Inchiesta Plusvalenze: i club puntano su un vizio di forma per annullare il processo

Il logo all'ingresso della sede della Figc (Federazione Italiana Gioco Calcio) a via Allegri durante la riunione del Consiglio Federale, Roma, 25 giugno 2020. ANSA/RICCARDO ANTIMIANI

Nella giornata di ieri la Procura della FIGC ha fatto le sue richieste davanti al Tribunale Federale Nazionale per quanto riguarda il processo sulla questione plusvalenze che coinvolge, tra le altre, anche Juventus e Napoli in Serie A. Come riportato da “La Repubblica” il processo ruota intorno a una domanda, a cui dovrà rispondere il Tribunale presieduto da Carlo Sica: può un metodo di valutazione dei calciatori definito a posteriori diventare il paradigma per una sanzione disciplinare?

La Procura ha riformulato le valutazioni dei calciatori sulla base di un metodo tutto suo: non un algoritmo ma una semplice somma di presenze, gol, categorie di provenienza, “premiando” in un certo senso la carriera più della crescita in prospettiva. «Secondo questo metodo i giocatori di 35 anni varrebbero tantissimo, quando in realtà nessuno vorrebbe comprarli, mentre dei giovani per cui ci hanno offerto milioni varrebbero centomila euro», ha commentato un presidente, contestando il sistema.

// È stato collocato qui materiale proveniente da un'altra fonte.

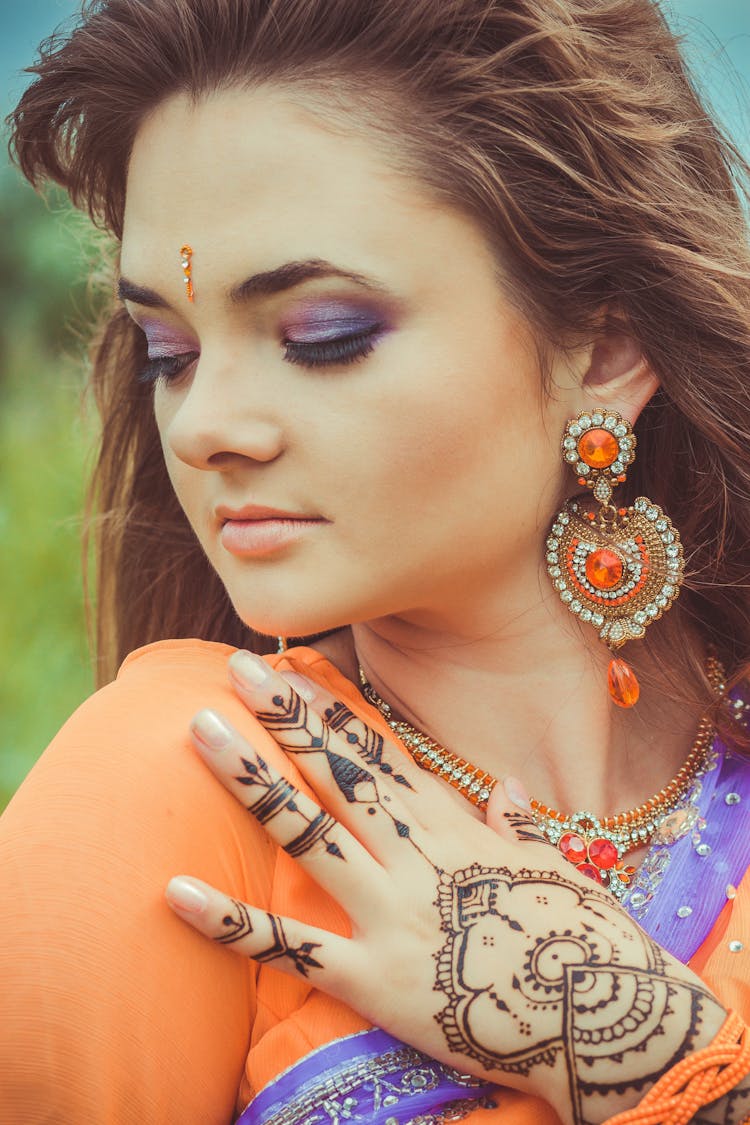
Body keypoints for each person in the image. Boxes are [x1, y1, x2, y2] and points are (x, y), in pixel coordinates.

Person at [1, 0, 749, 1122]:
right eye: (171, 353)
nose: (206, 425)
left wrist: (650, 1059)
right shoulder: (180, 794)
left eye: (323, 336)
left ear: (604, 346)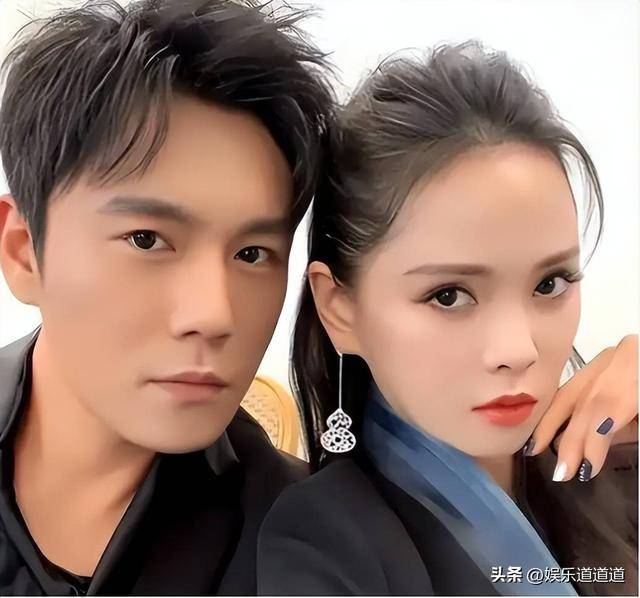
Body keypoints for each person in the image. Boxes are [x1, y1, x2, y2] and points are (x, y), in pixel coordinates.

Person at [258, 42, 638, 596]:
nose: (518, 350)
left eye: (550, 284)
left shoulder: (616, 470)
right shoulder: (320, 544)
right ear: (340, 308)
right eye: (449, 296)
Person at [0, 0, 334, 594]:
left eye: (252, 254)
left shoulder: (315, 550)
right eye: (147, 240)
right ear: (24, 252)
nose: (214, 314)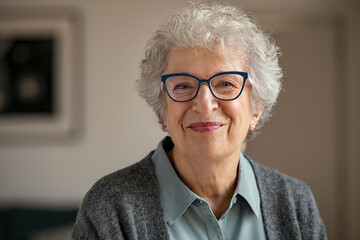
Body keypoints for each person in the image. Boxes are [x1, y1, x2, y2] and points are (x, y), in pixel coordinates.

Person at [72, 3, 327, 240]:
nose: (204, 104)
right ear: (163, 108)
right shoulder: (110, 207)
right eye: (183, 85)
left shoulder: (295, 203)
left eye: (226, 83)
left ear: (256, 108)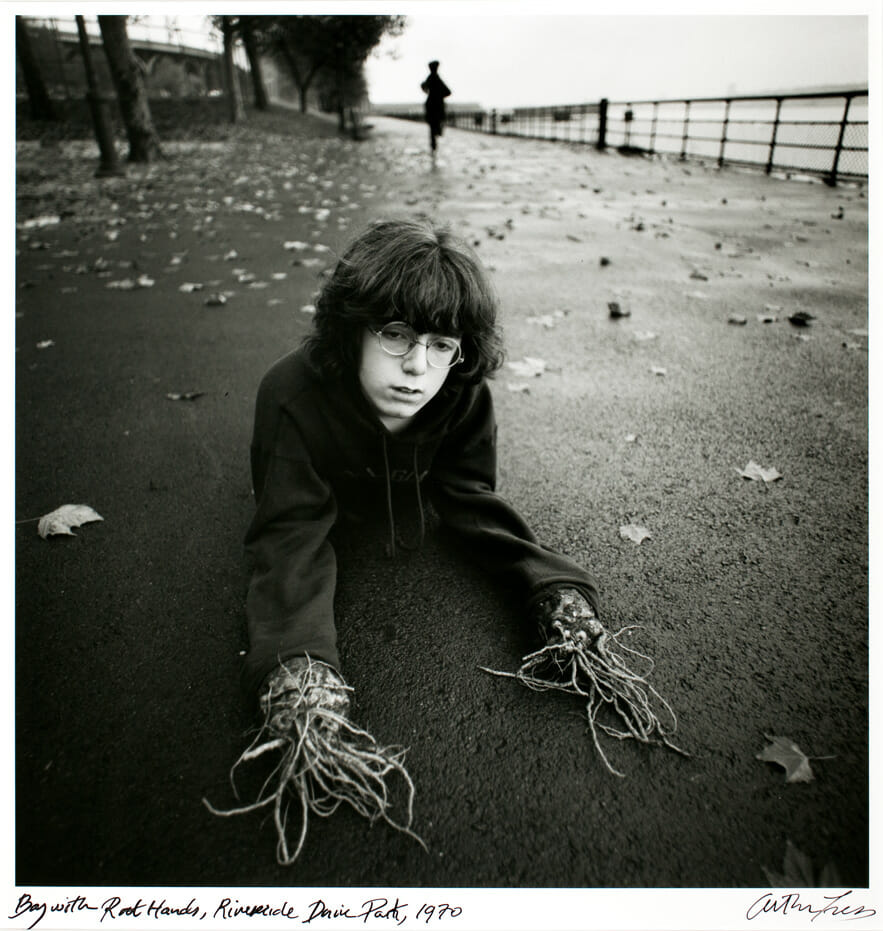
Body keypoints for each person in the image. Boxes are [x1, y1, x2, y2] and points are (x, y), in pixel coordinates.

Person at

Tuttavia la Procura rischia di aver commesso un grossolano autogol capace di polverizzare l’intero procedimento. Un vizio procedurale, contestato dalle difese di tutte le società coinvolte. Il primo atto dell’indagine, infatti, è una lettera in cui la Covisoc invia quella che in un processo ordinario si definirebbe la “notizia di reato” alla Procura. Secondo le accuse, però, non lo è: scrive infatti la Covisoc di avere avuto «pregresse interazioni» con la Procura, e richiama una nota di sei mesi prima, ossia del 14 aprile. In cui la Procura avrebbe fornito alla Covisoc «indicazioni interpretative» per rintracciare possibili plusvalenze gonfiate.